Question

If w is a complex cube root of unity then show that \[\left( {2 - w} \right)\left( {2 - {w^2}} \right)\left( {2 - {w^{10}}} \right)\left( {2 - {w^{11}}} \right) = 49\]?

Answer 1

Hint: The cube roots of unity can be defined as the numbers which when raised to the power of 3 gives the result as 1 i.e., in simple words, the cube root of unity is the cube root of 1 i.e., \[\sqrt[3]{1}\]. To show that \[\left( {2 - w} \right)\left( {2 - {w^2}} \right)\left( {2 - {w^{10}}} \right)\left( {2 - {w^{11}}} \right) = 49\] hence, consider the properties of the cube root to obtain the given equation.

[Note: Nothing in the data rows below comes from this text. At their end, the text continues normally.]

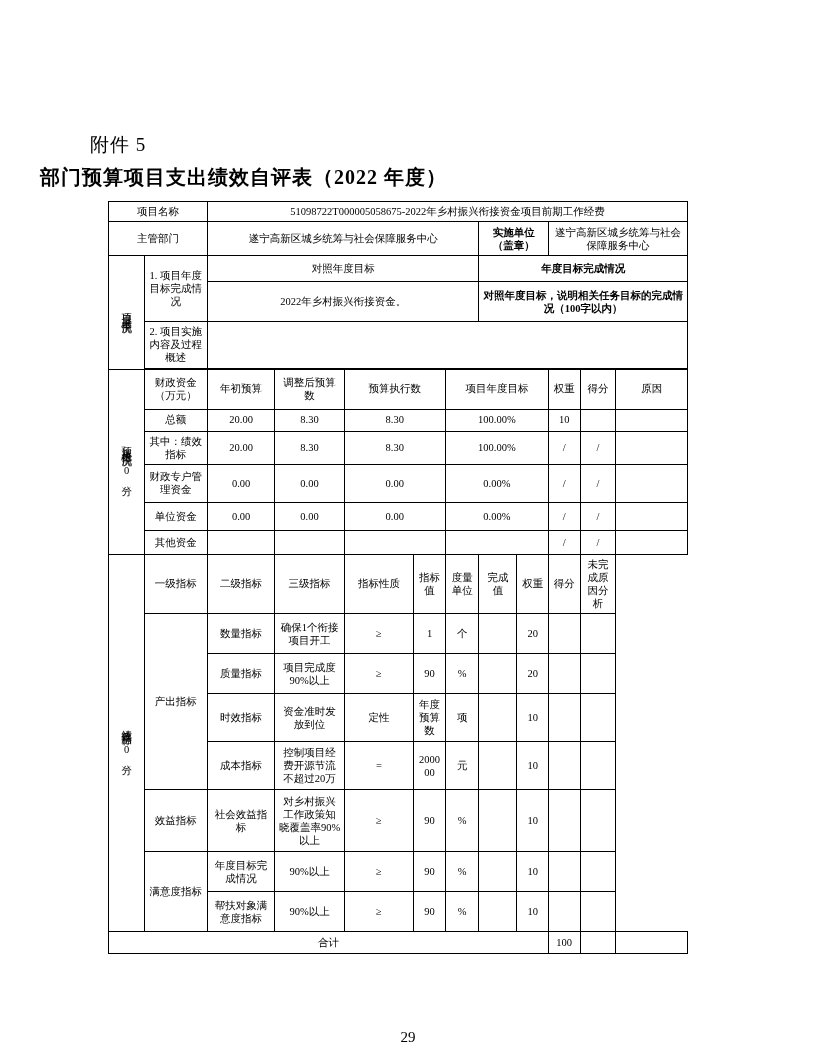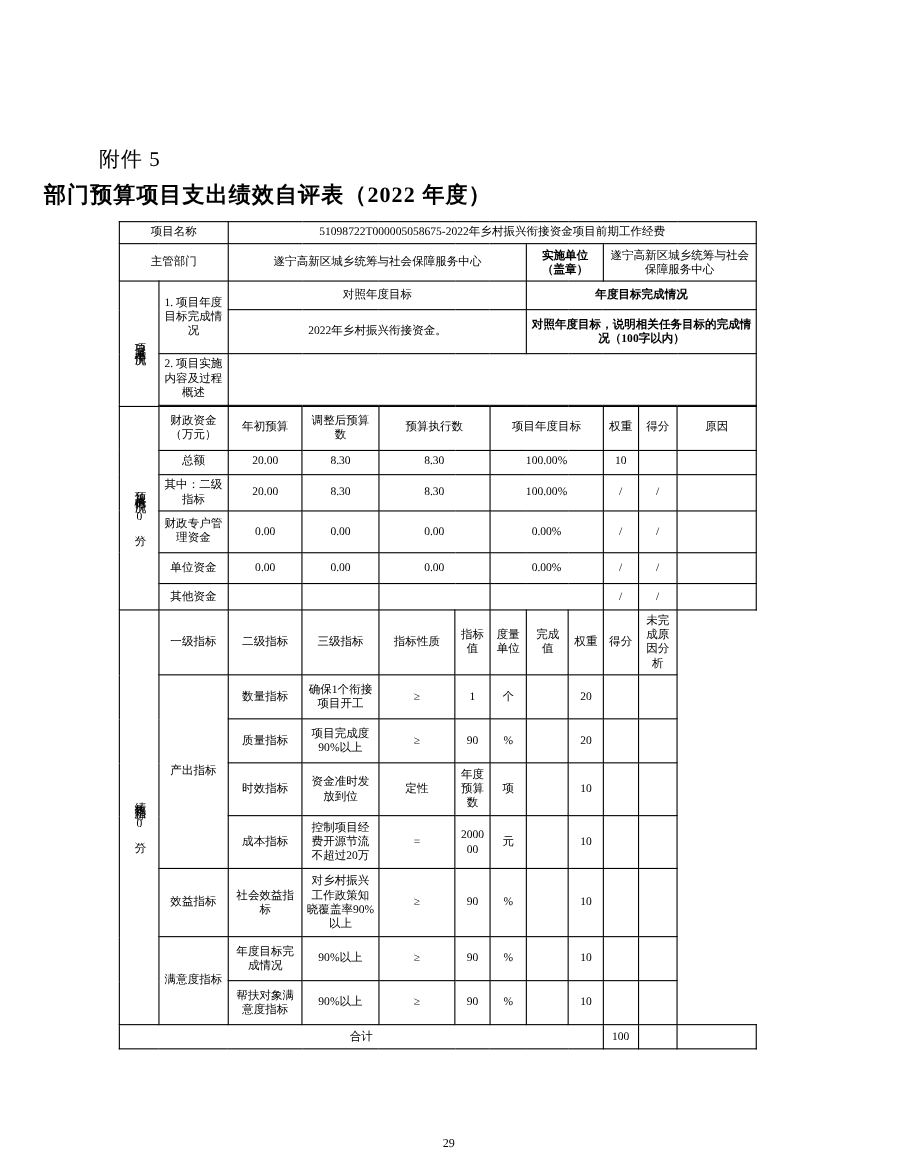"其中：二级指标" td { text: 二级 -> 绩效 }
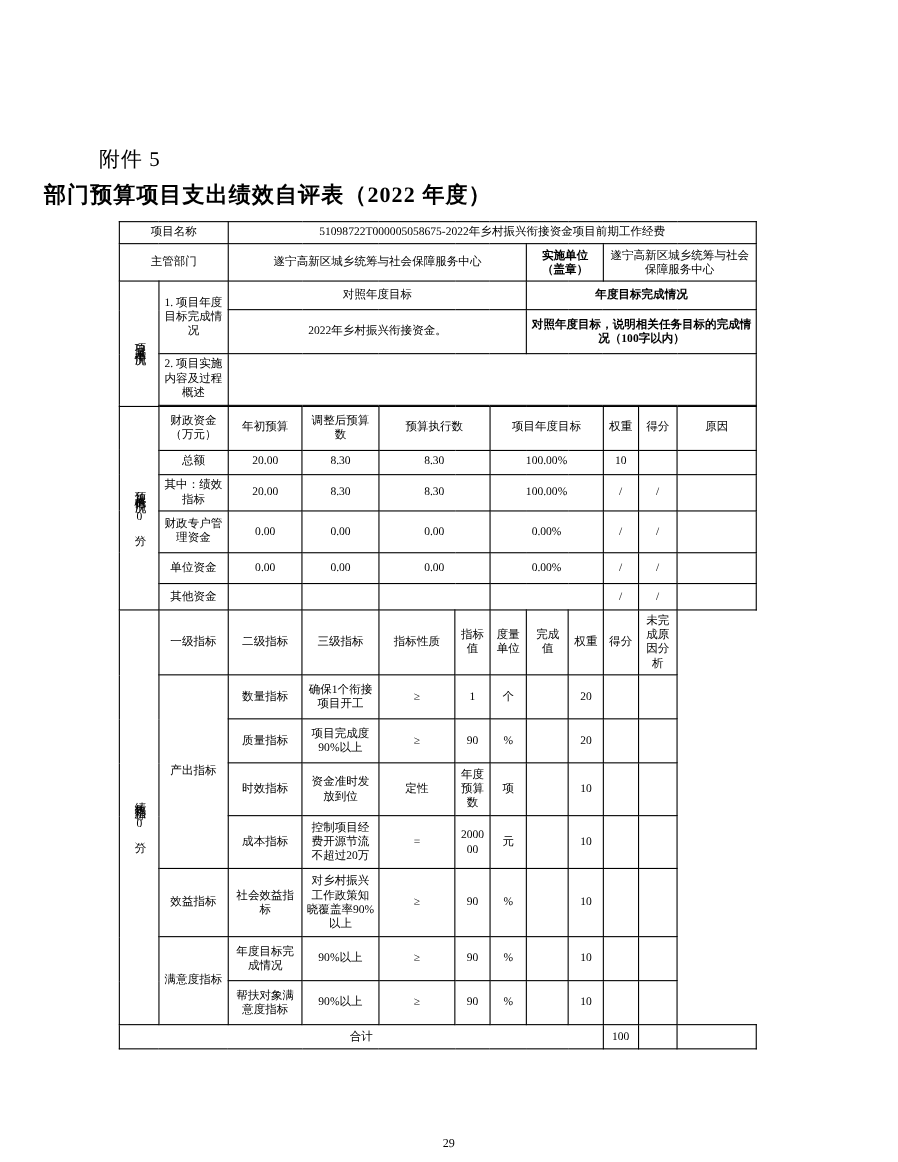"29" .pagenum { font-size: 11px -> 15px }
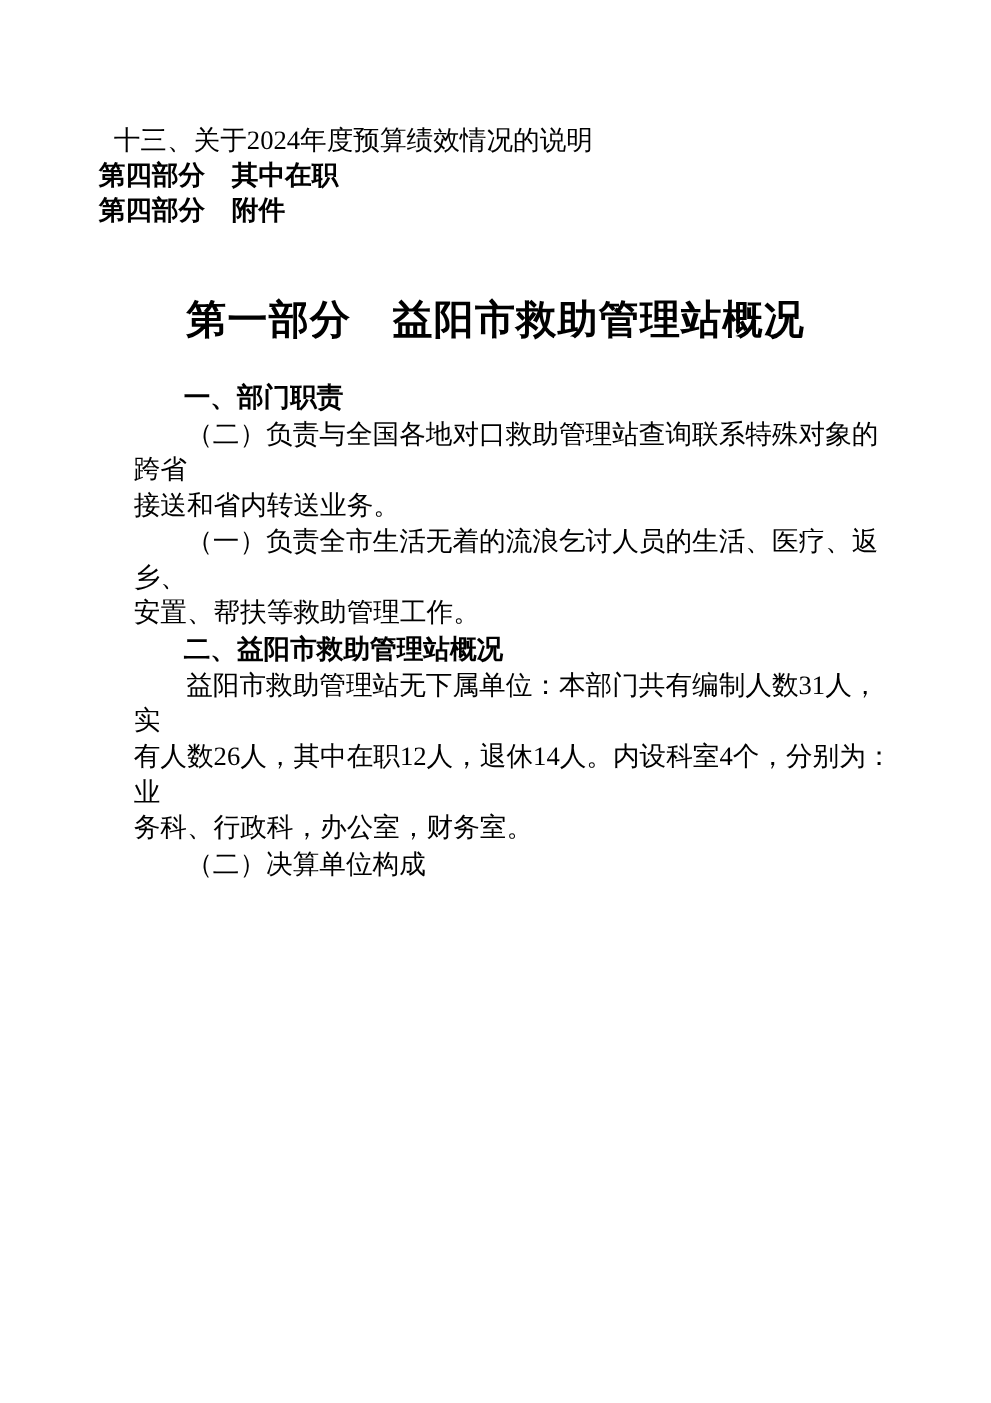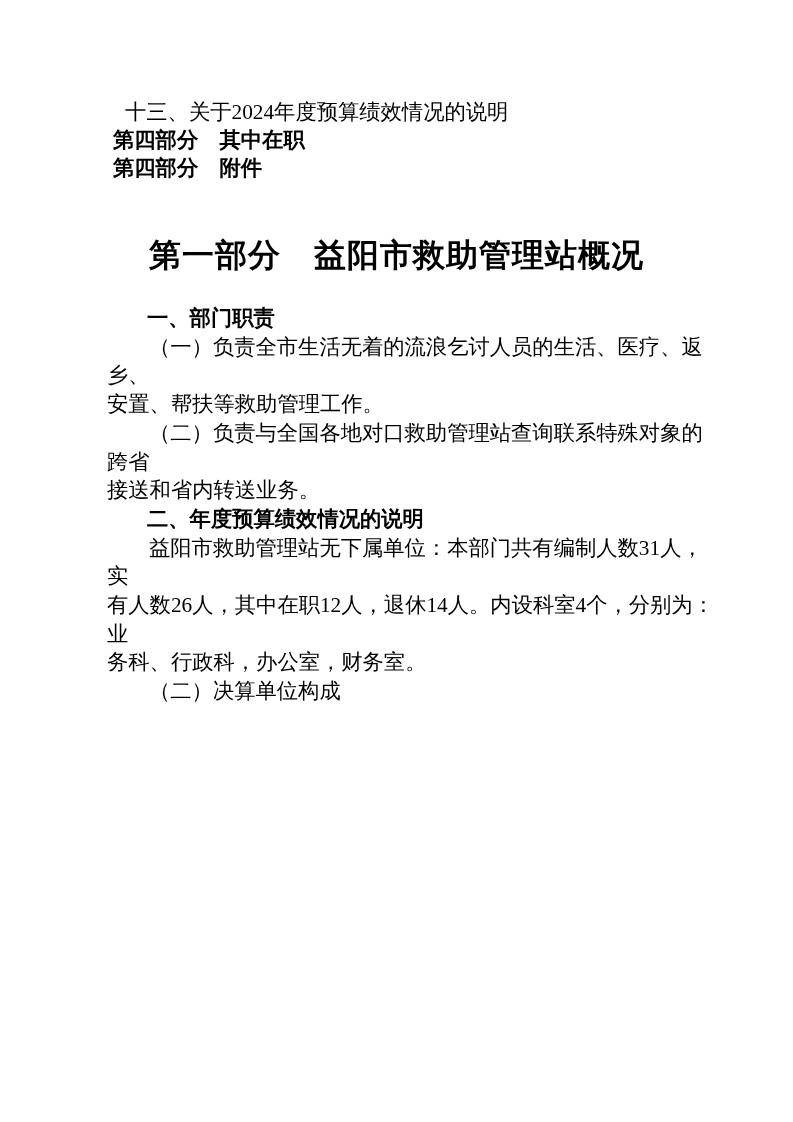"十三、关于2024年度预算绩效情况的说明" .toc { padding: 98px 70px 0 84px -> 98px 70px 0 50px }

Complete step by step answer:
Given,
\[\left( {2 - w} \right)\left( {2 - {w^2}} \right)\left( {2 - {w^{10}}} \right)\left( {2 - {w^{11}}} \right) = 49\]
Since, \[w \in C\]i.e., w is a complex cube root of unity, hence we know that:
\[ \Rightarrow w = \sqrt[3]{1}\]
\[ \Rightarrow {w^3} = 1\] ……………. 1
And according to the properties of the cube root of 1, the sum of its root is zero. So,
\[1 + w + {w^2} = 0\]
\[ \Rightarrow {w^2} + w = - 1\] …………. 2
Now, the given expression is:
\[ = \left\{ {\left( {2 - w} \right)\left( {2 - {w^2}} \right)} \right\}\left\{ {\left( {2 - {w^{10}}} \right)\left( {2 - {w^{11}}} \right)} \right\}\]
Multiply the terms each as directed:
\[ = \left\{ {\left( {2\left( {2 - {w^2}} \right) - w\left( {2 - {w^2}} \right)} \right)} \right\}\left\{ {\left( {2\left( {2 - {w^{11}}} \right) - {w^{10}}\left( {2 - {w^{11}}} \right)} \right)} \right\}\]
Multiplying the terms, we get:
\[ = \left\{ {\left( {4 - 2{w^2} - 2w + {w^3}} \right)} \right\}\left\{ {\left( {4 - 2{w^{11}} - 2{w^{10}} + {w^{21}}} \right)} \right\}\]
Now, combine the common terms i.e., 2 is common in both the terms, hence we get:
\[ = \left\{ {4 - 2\left( {{w^2} + w} \right) + {w^3}} \right\}\left\{ {4 - 2\left( {{w^{11}} + {w^{10}}} \right) + {w^{21}}} \right\}\] …………….. 3
Now, substitute the value of \[{w^2} + w\],\[{w^3}\]from equation 1 and 2 in equation 3:
\[ = \left\{ {4 - 2\left( { - 1} \right) + 1} \right\}\left\{ {4 - 2{w^9}\left( {w + {w^2}} \right) + {{\left( {{w^3}} \right)}^7}} \right\}\] ………………. 4
As, we have simplified the terms of \[2\left( {{w^{11}} + {w^{10}}} \right)\], \[{w^{21}}\]as:
\[2\left( {{w^{11}} + {w^{10}}} \right) = 2{w^9}\left( {w + {w^2}} \right)\]and \[{w^{21}} = {\left( {{w^3}} \right)^7}\], hence now, substitute the value of \[{w^2} + w\],\[{w^3}\]in equation 4 as:
\[ = \left\{ {4 + 2 + 1} \right\}\left\{ {4 - 2{{\left( 1 \right)}^3}\left( { - 1} \right) + {{\left( 1 \right)}^7}} \right\}\]
\[ = \left\{ 7 \right\}\left\{ {4 - 2\left( 1 \right)\left( { - 1} \right) + \left( 1 \right)} \right\}\]
Evaluating the terms, we get:
\[ = \left\{ 7 \right\}\left\{ {4 + 2 + 1} \right\}\]
\[ = \left( 7 \right)\left( 7 \right)\]
Multiplying both the terms, we get:
\[ = 49\]
Hence, \[\left( {2 - w} \right)\left( {2 - {w^2}} \right)\left( {2 - {w^{10}}} \right)\left( {2 - {w^{11}}} \right) = 49\]

Note: Since w is a non-real complex root of unity, then \[w \ne 1\]. We must note that one imaginary cube root of unity is the square of the other and if two imaginary cube roots are multiplied then the product we get is equal to 1. And as \[1 + w + {w^2} = 0\], it can be said that the cube root of unity is collinear and the cube root of unity values are 1, \[ - \dfrac{1}{2} + i\sqrt {\dfrac{3}{2}} \] and \[ - \dfrac{1}{2} - i\sqrt {\dfrac{3}{2}} \].